Cluster with a self-organizing map#
The researchers used a self-organizing map with 2025 clusters – that
corresponds to a 45x45 map. They did not cluster on Hoescht, but
instead used only FSC, SSC and PI. (Note that we’re
disabling consensus clustering – we want to keep all 2025 clusters. And
don’t forget to estimate the map using only the Live == True
subset!)
som_op = flow.SOMOp(name = "SOM",
channels = ["FSC", "SSC", "PI"],
scale = {"FSC" : "log",
"SSC" : "log",
"PI" : "log"},
consensus_cluster = False,
width = 45,
height = 45)
som_op.estimate(ex_live, subset = "Live == True")
/home/brian/src/cytoflow/cytoflow/utility/minisom.py:645: RuntimeWarning: invalid value encountered in sqrt
As usual, we check SOMOp.default_view() to see how the training
went:
som_op.default_view().plot(ex_live)
Huh. It’s not clear that after the default 50 iterations, that the model
has converged – if you’d like, feel free to run the training for more
iterations. There is a lot of structure in the neuron map, though. And
remember, the map was trained using a subset of the data – by default,
5%. We have to apply() it to the entire data set to classify each
event.
ex_som = som_op.apply(ex_live)
Count events in each cluster and compute the Shannon diversity index#
Remember, when we want to summarize some flow data, we create a
statistic. There are a number of operations that do so, but since
we’re only interested in one channel, we’ll use ChannelStatisticOp.

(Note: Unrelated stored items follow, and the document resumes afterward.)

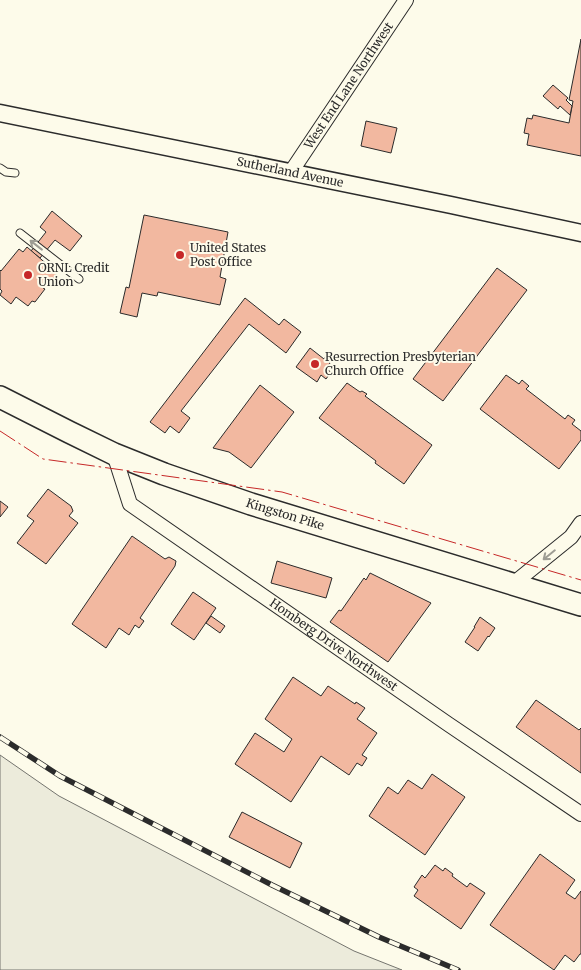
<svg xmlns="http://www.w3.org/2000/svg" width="581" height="970" viewBox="0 0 581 970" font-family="Merriweather,serif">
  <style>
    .green { fill: #ecebdb; stroke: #74746e }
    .building { fill: #f2b8a0; stroke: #2b2b2b }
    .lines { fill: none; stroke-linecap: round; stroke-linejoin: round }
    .service-casing { stroke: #2b2b2b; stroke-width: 9 }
    .minor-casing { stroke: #2b2b2b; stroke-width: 16 }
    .tertiary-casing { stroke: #2b2b2b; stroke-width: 19 }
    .primary-casing { stroke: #2b2b2b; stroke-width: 24 }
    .service { stroke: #fdfbea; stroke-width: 7 }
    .minor { stroke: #fdfbea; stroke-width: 14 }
    .tertiary { stroke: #fdfbea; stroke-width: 16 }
    .primary { stroke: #fdfbea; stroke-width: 21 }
    .rail-casing { stroke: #2b2b2b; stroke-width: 5.5 }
    .rail { stroke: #fdfbea; stroke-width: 4; stroke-dasharray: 11; stroke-linecap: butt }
    .power { stroke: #c62828; stroke-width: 1; stroke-dasharray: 18 4 2.5 4; stroke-linecap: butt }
    .oneway { stroke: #9e9d94 }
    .poi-dot { fill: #c62828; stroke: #fdfbea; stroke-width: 2 }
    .labels { text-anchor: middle; stroke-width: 4; stroke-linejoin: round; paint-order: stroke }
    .street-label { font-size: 12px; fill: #2b2b2b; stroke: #fdfbea }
    .poi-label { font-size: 12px; fill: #2b2b2b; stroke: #fdfbea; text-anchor: start }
  </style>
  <rect width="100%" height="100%" fill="#fdfbea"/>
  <!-- green -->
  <polygon class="green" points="0,755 59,796 354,951 402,970 0,970"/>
  <!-- building -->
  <g class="building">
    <polygon points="581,39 581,156 527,145 529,134 524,133 527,118 532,119 533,115 569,123 573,101 569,100"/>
    <polygon points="553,85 568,98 566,100 572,106 570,115 560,106 558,109 543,96"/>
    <polygon points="366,121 397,128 391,153 361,146"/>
    <polygon points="52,211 82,236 70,251 55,240 40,258 31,251 46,232 40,227"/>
    <polygon points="144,215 228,232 220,277 226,279 220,305 158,292 157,296 142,293 137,317 120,313 126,287 129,288"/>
    <polygon points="27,247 57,273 53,279 51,278 43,288 45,289 35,302 32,301 28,306 16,297 11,304 0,295 2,291 0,289 0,270 1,271 19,249 23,252"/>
    <polygon points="497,268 527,290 443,401 413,379"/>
    <polygon points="245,298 279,325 284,319 301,332 286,353 249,324 181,411 190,418 179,433 170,426 165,433 150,422"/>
    <polygon points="310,348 324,359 326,356 331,359 329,362 330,363 326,369 331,372 326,379 321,375 317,382 296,367"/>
    <polygon points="506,375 519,384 522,380 529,386 526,389 565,419 568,415 575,420 572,424 581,431 581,440 559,469 480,409"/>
    <polygon points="347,383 360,392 362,391 367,394 365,396 432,445 404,484 375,463 376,461 319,418"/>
    <polygon points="260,385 294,412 251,468 229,452 213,448"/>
    <polygon points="48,489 71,506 73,511 69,516 78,523 46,564 17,543 34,521 27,516"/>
    <polygon points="0,501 8,507 0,517"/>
    <polygon points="132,536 165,559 169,557 176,561 175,566 140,618 144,621 139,628 135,625 129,635 119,628 106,648 72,624"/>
    <polygon points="277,561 332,578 326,598 271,583"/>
    <polygon points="370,573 431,603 388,662 330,622 339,610 341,611 364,578 366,580"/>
    <polygon points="193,592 216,608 194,640 171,624"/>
    <polygon points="211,616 225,626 220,633 206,623"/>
    <polygon points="480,617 495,628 489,637 488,636 478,651 465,642 475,627 474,627"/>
    <polygon points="293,677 321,696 328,686 355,704 356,702 365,708 357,719 377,733 362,755 367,758 362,766 357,763 349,775 321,756 291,802 235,764 255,733 284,752 292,739 265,719"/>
    <polygon points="536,700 579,730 581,728 581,773 516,727"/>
    <polygon points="432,774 465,797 425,855 369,816 388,787 398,794 408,780 422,789"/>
    <polygon points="242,812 302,843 290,868 229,837"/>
    <polygon points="540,854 575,880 566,893 575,899 581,891 581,954 580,954 574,962 565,955 554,970 490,925"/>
    <polygon points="435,865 443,871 445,868 453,874 452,876 467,887 470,883 485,893 461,929 414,896 418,890 414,887 422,875 425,878"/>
  </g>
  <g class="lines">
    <!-- service casing -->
    <g class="service-casing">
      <g id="service">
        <polyline points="0,168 6,172 15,173"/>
        <polyline points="20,233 79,279"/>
      </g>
    </g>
    <!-- minor casing -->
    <g class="minor-casing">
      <g id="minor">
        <path id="s1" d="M291,172L406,0"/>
        <path id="s2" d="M114,454L130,504L448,724L581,814"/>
        <polyline points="513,584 571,537 581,523"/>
      </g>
    </g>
    <!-- tertiary casing -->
    <g class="tertiary-casing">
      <g id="tertiary">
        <path id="s3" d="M0,113L451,205L581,233"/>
      </g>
    </g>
    <!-- primary casing -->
    <g class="primary-casing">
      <g id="primary">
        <path id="s4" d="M0,397L69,432L114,454L164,474L251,504L581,605"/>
      </g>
    </g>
    <!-- service -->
    <use href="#service" class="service"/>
    <!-- minor -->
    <use href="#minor" class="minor"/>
    <!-- tertiary -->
    <use href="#tertiary" class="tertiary"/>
    <!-- primary -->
    <use href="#primary" class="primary"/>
    <!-- rail casing -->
    <g class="rail-casing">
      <polyline id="rail" points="0,737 60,776 272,885 379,937 458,970"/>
    </g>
    <!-- rail -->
    <use href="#rail" class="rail"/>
    <!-- power -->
    <polyline class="power" points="0,431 43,459 282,492 581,580"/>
  </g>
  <!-- one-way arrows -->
  <defs><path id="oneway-shaft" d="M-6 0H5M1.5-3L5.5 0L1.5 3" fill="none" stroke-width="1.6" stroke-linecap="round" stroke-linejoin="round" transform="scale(1.25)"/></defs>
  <g class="oneway">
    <use href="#oneway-shaft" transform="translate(36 245) rotate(-142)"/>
    <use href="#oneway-shaft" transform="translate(549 555) rotate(141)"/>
  </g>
  <!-- markers -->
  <g class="poi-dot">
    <circle cx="180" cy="255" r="5"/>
    <circle cx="28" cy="275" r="5"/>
    <circle cx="315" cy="364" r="5"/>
  </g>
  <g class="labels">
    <!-- street labels -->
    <g class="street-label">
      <text dy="4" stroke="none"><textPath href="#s1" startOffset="104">West End Lane Northwest</textPath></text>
      <text dy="4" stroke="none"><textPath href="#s3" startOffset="296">Sutherland Avenue</textPath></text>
      <text dy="4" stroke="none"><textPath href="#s4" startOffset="309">Kingston Pike</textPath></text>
      <text dy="4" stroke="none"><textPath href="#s2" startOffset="300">Homberg Drive Northwest</textPath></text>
    </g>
    <!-- poi labels -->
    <g class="poi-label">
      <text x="190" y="252">United States<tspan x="190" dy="14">Post Office</tspan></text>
      <text x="38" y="272">ORNL Credit<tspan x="38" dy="14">Union</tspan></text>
      <text x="325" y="361">Resurrection Presbyterian<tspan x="325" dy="14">Church Office</tspan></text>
    </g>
  </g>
</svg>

And actually, since all we’re doing is counting events, we can apply the
len function to any channel we’d like. So let’s count the number of
events in each cluster in each sample.
ex_count = flow.ChannelStatisticOp(name = "Count",
channel = "FSC",
function = len,
by = ["SOM", "Sample"],
subset = "Live == True").apply(ex_som)
ex_count.statistics['Count']
| FSC | ||
|---|---|---|
| SOM | Sample | |
| 0 | 1 | 28.0 |
| 2 | 4.0 | |
| 3 | 13.0 | |
| 4 | 4.0 | |
| 5 | 1.0 | |
| ... | ... | ... |
| 2024 | 1 | 17.0 |
| 2 | 6.0 | |
| 3 | 10.0 | |
| 4 | 10.0 | |
| 5 | 36.0 |
9773 rows × 1 columns
Great. We have a statistic with two indices, SOM (which cluster) and
Sample (which sample). Let’s use TransformStatisticOp and the
diversity.alpha.shannon function from scikit-bio to compute the
diversity index of each sample. And this is the power of doing flow
analysis in Python (and not a GUI) – you can use any function in the
scientific Python ecosystem that takes a pandas.Series and returns
a float or a pandas.Series. You can complete every step up to
this far in the GUI, but this next one can only be done in a script or
a Jupyter notebook – otherwise, you’d have to export the previous table
and use another tool.
import skbio
ex_diversity = flow.TransformStatisticOp(name = "Diversity",
statistic = "Count",
feature = "FSC",
by = ["Sample"],
function = skbio.diversity.alpha.shannon).apply(ex_count)
ex_diversity.statistics['Diversity']
| FSC | |
|---|---|
| Sample | |
| 1 | 7.317997 |
| 2 | 7.354961 |
| 3 | 7.336487 |
| 4 | 7.303949 |
| 5 | 7.308412 |
These values are quite close to the values reported by the researchers, which were all 7.4 or so.